16 Kasım 1950’de Çaycuma Şehir Kulübü kurulur.
4 Nisan 1957’de Zonguldak Valisi Celalettin Ünseli’nin de katıldığı törenle Çaycuma’ya ilk defa elektrik verilir. Dönemin Belediye Başkanı Nihat Kantarcı ve İlçe Kaymakamı Halit Tokullugil yeraltı elektrik kablolarını sırtlarında taşıyarak devrinin önemli hizmetinin gerçekleşmesini sağlar.
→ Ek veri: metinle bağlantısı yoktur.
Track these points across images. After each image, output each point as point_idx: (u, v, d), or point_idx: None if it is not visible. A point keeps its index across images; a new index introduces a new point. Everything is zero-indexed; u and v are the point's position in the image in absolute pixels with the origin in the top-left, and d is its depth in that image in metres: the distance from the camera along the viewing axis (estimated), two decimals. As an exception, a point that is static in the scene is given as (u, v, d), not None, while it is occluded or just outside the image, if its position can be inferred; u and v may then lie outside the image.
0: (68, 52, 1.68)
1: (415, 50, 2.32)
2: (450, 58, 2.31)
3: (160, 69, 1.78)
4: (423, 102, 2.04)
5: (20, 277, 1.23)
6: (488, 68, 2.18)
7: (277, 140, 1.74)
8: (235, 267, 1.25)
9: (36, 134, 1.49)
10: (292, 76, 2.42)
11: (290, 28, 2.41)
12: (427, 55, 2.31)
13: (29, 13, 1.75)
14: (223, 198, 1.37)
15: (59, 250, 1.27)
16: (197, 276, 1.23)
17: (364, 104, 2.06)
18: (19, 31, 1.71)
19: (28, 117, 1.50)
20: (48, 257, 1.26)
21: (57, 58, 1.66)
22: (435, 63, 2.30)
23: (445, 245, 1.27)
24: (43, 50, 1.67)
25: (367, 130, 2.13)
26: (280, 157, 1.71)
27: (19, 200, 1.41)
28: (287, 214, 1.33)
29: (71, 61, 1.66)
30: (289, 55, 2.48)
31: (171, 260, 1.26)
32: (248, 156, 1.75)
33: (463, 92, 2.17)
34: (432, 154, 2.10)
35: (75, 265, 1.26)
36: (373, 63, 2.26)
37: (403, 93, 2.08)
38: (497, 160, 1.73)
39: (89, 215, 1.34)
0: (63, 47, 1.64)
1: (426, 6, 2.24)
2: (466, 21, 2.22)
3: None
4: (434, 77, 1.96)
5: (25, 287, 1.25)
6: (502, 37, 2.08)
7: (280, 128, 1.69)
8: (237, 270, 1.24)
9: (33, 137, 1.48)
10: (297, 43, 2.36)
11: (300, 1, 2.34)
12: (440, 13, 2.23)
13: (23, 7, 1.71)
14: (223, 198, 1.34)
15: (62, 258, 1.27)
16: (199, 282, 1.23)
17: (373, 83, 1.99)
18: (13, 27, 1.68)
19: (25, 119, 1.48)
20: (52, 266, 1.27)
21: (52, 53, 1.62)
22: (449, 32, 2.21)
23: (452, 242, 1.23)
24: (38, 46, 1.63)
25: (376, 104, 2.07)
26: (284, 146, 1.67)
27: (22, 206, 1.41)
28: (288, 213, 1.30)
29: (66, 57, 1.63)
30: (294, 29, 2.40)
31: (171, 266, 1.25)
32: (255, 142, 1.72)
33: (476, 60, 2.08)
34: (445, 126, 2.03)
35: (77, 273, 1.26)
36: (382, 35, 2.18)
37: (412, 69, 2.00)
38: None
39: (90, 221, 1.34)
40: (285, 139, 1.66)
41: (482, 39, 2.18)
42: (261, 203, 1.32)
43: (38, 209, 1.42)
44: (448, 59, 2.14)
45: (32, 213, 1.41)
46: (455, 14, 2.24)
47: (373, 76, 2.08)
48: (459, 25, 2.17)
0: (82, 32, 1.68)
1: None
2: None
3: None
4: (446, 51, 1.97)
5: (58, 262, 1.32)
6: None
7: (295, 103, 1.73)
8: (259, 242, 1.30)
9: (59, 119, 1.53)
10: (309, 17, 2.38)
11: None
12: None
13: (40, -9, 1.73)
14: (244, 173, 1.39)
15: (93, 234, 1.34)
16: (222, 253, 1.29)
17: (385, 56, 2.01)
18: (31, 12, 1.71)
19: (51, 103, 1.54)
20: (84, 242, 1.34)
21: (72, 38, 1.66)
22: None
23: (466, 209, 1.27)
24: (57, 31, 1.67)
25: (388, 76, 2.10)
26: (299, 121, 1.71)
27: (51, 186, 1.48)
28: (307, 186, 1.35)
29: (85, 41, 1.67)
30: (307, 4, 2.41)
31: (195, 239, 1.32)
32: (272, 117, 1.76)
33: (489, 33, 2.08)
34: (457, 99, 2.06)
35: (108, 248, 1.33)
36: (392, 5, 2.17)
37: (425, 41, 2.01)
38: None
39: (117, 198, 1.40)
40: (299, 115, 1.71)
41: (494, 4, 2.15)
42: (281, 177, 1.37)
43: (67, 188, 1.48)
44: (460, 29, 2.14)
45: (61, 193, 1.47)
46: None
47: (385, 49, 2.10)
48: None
İlçenin gelişimi için önemli adımlardan biri de, 1964 yılında inşa edilen yeni Belediye binasıdır. Halen faaliyette olan bu yapı, Çaycuma’nın ilk betonarme binasıdır. Henüz Belediye Gelirleri Yasası’nın olmadığı dönemlerde kaynak yaratma modeliyle, altındaki dükkânların kirasının finansmana katkısı ile yapılmıştır. İlk zamanlar belediyeye kapasitesi fazla gelen binanın üst katı Tapu Dairesi ve bürolara tahsis edilir.
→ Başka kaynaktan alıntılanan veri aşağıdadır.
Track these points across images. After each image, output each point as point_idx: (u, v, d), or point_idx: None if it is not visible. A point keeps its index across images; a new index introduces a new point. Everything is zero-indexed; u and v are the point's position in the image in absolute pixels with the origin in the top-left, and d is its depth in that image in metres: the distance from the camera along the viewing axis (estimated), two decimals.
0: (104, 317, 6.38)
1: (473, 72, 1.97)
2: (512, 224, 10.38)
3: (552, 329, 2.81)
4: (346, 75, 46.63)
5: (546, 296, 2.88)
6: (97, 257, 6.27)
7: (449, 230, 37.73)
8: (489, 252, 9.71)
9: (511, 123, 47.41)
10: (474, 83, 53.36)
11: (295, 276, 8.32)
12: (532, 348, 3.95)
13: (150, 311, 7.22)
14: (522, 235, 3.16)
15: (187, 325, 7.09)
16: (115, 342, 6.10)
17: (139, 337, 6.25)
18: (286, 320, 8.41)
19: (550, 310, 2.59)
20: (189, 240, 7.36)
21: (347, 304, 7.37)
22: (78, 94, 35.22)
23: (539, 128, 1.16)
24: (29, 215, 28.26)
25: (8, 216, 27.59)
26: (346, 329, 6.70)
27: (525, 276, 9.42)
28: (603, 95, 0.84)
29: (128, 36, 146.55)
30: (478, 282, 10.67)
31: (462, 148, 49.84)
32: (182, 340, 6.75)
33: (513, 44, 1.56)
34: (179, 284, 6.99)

1965’te SEKA Kağıt Fabrikasının temelinin atılması sözcüğün tam anlamıyla bir dönüm noktasıdır. Fabrika Çaycuma’nın, dışarıdan göç almasına, dolayısıyla da nüfusunun artmasına, buna bağlı olarak da ilçenin büyümesine neden olur. Çaycuma’nın güneydoğusuna ve Filyos Çayı’nın karşı yakasına kurulan fabrikanın tümüyle merkezden kopmaması için önemli bir karar alınır. Bu karara göre sosyal tesisleri fabrika sahasına değil de, kent merkezinde at yarışlarıyla güreş müsabakalarının yapıldığı alana yapılır. Böylece fabrika kentin sosyal kültürel olarak şekillenmesine de katkı sunar. Aynı dönemde ihtiyaca cevap vermeyen, yeni Belediye binası yanındaki caddelerle, İstasyon ve SEKA caddeleri, dönemine göre “devrim” sayılabilecek bir uygulamayla duble yol genişliğine çıkarılır, granit parke ile kaplanır. Bu hizmetler, o dönemden günümüze kadar uzanan, Çaycuma’nın fiziki olarak şekillenmesine katkı sunan kalıcı kentsel gelişmelerdendir.
Çaycuma’da yakın yıllar boyunca en çok tartışılan konulardan başta geleni, hükümet konağının nereye yapılacağı hususu olmuştur. Şimdiki Öğretmenevi’nin olduğu yerin alt katı adliye, üstü hükümet binası olarak kullanılmaktadır. Son derece yetersiz olan bu binaların yıllarca nereye yapılacağı tartışılır ve dönem dönem plandaki yeri değiştirilir. Yer tartışmaları sürdükçe sorun daha da büyür. SEKA Kâğıt Fabrikası yapıldıktan sonra hızla büyüyen Çaycuma’ya yetmez hale gelir. Adliye, başka bir yapıya kiraya taşındığı halde sıkıntı giderilemez. Metin Yurtbay’ın ilk dönem Belediye Başkanlığı sırasında kronik sorun çözülerek halen hizmet vermeye devam eden hükümet konağının ve adliye binasının temeli 15.06.1988’de atılır. 18.09.1991’de de tamamlanarak hizmete açılır. Ancak günümüzde bu yapılar da hizmet için yetersiz durumdadır.